__Quoted passage__
Commercial performance
Like their last three singles from the album Fleetwood Mac, "Go Your Own Way" became a hit in the US. The track made its first appearance on the Billboard Hot 100 chart dated January 8, 1977, where it entered at No. 71. Two weeks later, the single ascended into the top 40. On March 12, 1977, the song reached its peak of No. 10, a position it held for two weeks. The song spent a total of 11 weeks in the top 40. In Fred Bronson's Billboard's Hottest Hot 100 Hits, a book that lists the top 5000 most successful songs released between July 9, 1955, and February 3, 2007 in terms of chart performance, "Go Your Own Way" ranks 4201st.

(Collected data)
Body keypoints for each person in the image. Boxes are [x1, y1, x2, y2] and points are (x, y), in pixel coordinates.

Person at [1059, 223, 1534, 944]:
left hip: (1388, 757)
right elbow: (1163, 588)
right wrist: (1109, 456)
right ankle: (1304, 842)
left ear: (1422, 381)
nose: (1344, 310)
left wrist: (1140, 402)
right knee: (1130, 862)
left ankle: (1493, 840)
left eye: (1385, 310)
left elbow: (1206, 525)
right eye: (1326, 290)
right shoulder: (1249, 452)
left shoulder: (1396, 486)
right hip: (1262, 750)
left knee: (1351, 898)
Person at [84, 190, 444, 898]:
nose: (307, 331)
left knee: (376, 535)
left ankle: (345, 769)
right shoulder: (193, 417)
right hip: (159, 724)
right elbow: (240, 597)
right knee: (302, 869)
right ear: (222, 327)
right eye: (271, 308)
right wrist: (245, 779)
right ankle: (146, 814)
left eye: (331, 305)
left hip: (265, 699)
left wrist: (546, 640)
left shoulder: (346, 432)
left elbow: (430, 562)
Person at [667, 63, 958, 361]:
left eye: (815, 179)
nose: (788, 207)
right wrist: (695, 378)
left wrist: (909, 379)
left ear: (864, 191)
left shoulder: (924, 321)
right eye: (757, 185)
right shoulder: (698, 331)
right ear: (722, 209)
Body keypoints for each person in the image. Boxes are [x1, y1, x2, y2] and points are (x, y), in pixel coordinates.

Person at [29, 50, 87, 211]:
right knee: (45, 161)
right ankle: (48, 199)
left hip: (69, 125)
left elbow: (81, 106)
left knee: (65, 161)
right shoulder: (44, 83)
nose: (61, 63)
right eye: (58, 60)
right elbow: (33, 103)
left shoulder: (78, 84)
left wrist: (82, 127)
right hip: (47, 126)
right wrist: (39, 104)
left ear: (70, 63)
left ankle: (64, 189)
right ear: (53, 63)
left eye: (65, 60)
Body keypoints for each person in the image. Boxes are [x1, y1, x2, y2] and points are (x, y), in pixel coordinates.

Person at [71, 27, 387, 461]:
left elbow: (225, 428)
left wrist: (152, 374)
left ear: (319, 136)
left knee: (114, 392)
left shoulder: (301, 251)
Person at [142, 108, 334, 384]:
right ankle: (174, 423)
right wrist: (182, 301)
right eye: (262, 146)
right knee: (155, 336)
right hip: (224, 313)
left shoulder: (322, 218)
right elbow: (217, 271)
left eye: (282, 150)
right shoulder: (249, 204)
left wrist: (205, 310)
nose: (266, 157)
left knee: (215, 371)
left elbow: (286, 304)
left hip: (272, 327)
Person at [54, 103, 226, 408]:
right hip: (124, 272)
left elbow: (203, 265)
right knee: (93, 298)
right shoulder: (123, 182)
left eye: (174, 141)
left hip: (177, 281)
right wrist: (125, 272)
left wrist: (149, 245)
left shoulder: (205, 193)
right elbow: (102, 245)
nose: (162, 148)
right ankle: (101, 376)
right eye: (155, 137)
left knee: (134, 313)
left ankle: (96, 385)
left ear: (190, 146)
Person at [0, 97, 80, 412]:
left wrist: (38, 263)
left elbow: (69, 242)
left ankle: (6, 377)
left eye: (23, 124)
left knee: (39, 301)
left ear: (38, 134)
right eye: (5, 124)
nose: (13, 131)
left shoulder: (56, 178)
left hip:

__Instructions__
**1.** Using the chart passage, decide whether each statement is true, and back each yes or no with the exact deciding words: (a) The song entered the Billboard Hot 100 at No. 71. (b) The song held its No. 10 peak for three weeks. (c) The song spent 11 weeks in the top 40.
**2.** According to the chart passage, on what date did "Go Your Own Way" reach its peak of No. 10?
**3.** Put this sentence from the chart passage into Spanish: "Two weeks later, the single ascended into the top 40."
The rows are unrelated to the chart passage.

__Answers for the tasks__
**1.**
(a) Yes: "where it entered at No. 71"
(b) No: "a position it held for two weeks"
(c) Yes: "The song spent a total of 11 weeks in the top 40."

**2.** March 12, 1977.

**3.** Dos semanas después, el sencillo subió al top 40.